_Task:_
Copy out every row below, replacing each "bounding box" with "enclosing rectangle" and leaving everything else as it is.

_Provided records:_
[start]
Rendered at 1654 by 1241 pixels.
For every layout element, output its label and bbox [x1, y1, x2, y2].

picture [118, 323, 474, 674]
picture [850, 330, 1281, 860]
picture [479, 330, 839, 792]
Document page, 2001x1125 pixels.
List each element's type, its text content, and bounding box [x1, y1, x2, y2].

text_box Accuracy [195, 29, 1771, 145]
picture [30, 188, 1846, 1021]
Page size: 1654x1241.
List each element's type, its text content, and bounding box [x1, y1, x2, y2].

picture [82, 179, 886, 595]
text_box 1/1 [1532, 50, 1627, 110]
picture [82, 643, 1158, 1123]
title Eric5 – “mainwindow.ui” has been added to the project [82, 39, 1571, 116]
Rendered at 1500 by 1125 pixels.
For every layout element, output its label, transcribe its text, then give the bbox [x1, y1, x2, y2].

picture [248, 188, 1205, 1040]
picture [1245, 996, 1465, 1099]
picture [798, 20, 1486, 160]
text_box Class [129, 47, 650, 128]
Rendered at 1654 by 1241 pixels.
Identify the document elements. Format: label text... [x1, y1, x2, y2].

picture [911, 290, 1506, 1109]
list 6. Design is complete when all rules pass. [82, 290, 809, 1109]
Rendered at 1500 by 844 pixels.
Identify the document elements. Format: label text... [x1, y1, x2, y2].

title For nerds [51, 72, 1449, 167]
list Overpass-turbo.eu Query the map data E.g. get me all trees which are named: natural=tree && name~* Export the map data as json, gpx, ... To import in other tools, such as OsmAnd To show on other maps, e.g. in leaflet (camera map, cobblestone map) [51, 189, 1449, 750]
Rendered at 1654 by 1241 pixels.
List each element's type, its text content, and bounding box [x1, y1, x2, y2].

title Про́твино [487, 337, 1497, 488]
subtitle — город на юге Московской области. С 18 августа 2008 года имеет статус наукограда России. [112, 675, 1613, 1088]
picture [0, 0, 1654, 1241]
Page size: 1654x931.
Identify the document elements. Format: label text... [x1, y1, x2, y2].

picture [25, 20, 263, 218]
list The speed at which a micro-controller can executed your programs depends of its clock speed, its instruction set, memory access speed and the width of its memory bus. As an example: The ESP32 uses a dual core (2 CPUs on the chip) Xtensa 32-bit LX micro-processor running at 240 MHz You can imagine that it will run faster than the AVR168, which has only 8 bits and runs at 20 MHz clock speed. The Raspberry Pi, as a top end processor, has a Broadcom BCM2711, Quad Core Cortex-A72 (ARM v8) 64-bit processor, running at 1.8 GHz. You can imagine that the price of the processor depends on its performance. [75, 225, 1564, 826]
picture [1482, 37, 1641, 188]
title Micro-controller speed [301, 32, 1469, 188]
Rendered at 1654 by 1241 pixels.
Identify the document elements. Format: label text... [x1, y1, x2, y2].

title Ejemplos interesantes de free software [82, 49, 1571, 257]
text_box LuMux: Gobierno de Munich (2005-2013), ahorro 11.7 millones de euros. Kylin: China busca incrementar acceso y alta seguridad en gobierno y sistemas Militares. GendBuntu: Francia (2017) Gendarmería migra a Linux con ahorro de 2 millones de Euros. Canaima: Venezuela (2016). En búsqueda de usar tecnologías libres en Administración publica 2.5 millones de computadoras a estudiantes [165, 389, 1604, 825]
[end]
_Problem solution:_
Rendered at 1654 by 1241 pixels.
For every layout element, output its label and bbox [x1, y1, x2, y2].

picture [118, 323, 474, 674]
picture [850, 330, 1281, 860]
picture [479, 330, 839, 792]
Document page, 2001x1125 pixels.
List each element's type, its text content, and enclosing rectangle [x1, y1, x2, y2].

text_box Accuracy [195, 29, 1771, 145]
picture [30, 188, 1846, 1021]
Page size: 1654x1241.
List each element's type, its text content, and enclosing rectangle [x1, y1, x2, y2].

picture [82, 179, 886, 595]
text_box 1/1 [1532, 50, 1627, 110]
picture [82, 643, 1158, 1123]
title Eric5 – “mainwindow.ui” has been added to the project [82, 39, 1571, 116]
Rendered at 1500 by 1125 pixels.
For every layout element, output its label, transcribe its text, then give the bbox [x1, y1, x2, y2].

picture [248, 188, 1205, 1040]
picture [1245, 996, 1465, 1099]
picture [798, 20, 1486, 160]
text_box Class [129, 47, 650, 128]
Rendered at 1654 by 1241 pixels.
Identify the document elements. Format: label text... [x1, y1, x2, y2].

picture [911, 290, 1506, 1109]
list 6. Design is complete when all rules pass. [82, 290, 809, 1109]
Rendered at 1500 by 844 pixels.
Identify the document elements. Format: label text... [x1, y1, x2, y2].

title For nerds [51, 72, 1449, 167]
list Overpass-turbo.eu Query the map data E.g. get me all trees which are named: natural=tree && name~* Export the map data as json, gpx, ... To import in other tools, such as OsmAnd To show on other maps, e.g. in leaflet (camera map, cobblestone map) [51, 189, 1449, 750]
Rendered at 1654 by 1241 pixels.
List each element's type, its text content, and enclosing rectangle [x1, y1, x2, y2].

title Про́твино [487, 337, 1497, 488]
subtitle — город на юге Московской области. С 18 августа 2008 года имеет статус наукограда России. [112, 675, 1613, 1088]
picture [0, 0, 1654, 1241]
Page size: 1654x931.
Identify the document elements. Format: label text... [x1, y1, x2, y2].

picture [25, 20, 263, 218]
list The speed at which a micro-controller can executed your programs depends of its clock speed, its instruction set, memory access speed and the width of its memory bus. As an example: The ESP32 uses a dual core (2 CPUs on the chip) Xtensa 32-bit LX micro-processor running at 240 MHz You can imagine that it will run faster than the AVR168, which has only 8 bits and runs at 20 MHz clock speed. The Raspberry Pi, as a top end processor, has a Broadcom BCM2711, Quad Core Cortex-A72 (ARM v8) 64-bit processor, running at 1.8 GHz. You can imagine that the price of the processor depends on its performance. [75, 225, 1564, 826]
picture [1482, 37, 1641, 188]
title Micro-controller speed [301, 32, 1469, 188]
Rendered at 1654 by 1241 pixels.
Identify the document elements. Format: label text... [x1, y1, x2, y2].

title Ejemplos interesantes de free software [82, 49, 1571, 257]
text_box LuMux: Gobierno de Munich (2005-2013), ahorro 11.7 millones de euros. Kylin: China busca incrementar acceso y alta seguridad en gobierno y sistemas Militares. GendBuntu: Francia (2017) Gendarmería migra a Linux con ahorro de 2 millones de Euros. Canaima: Venezuela (2016). En búsqueda de usar tecnologías libres en Administración publica 2.5 millones de computadoras a estudiantes [165, 389, 1604, 825]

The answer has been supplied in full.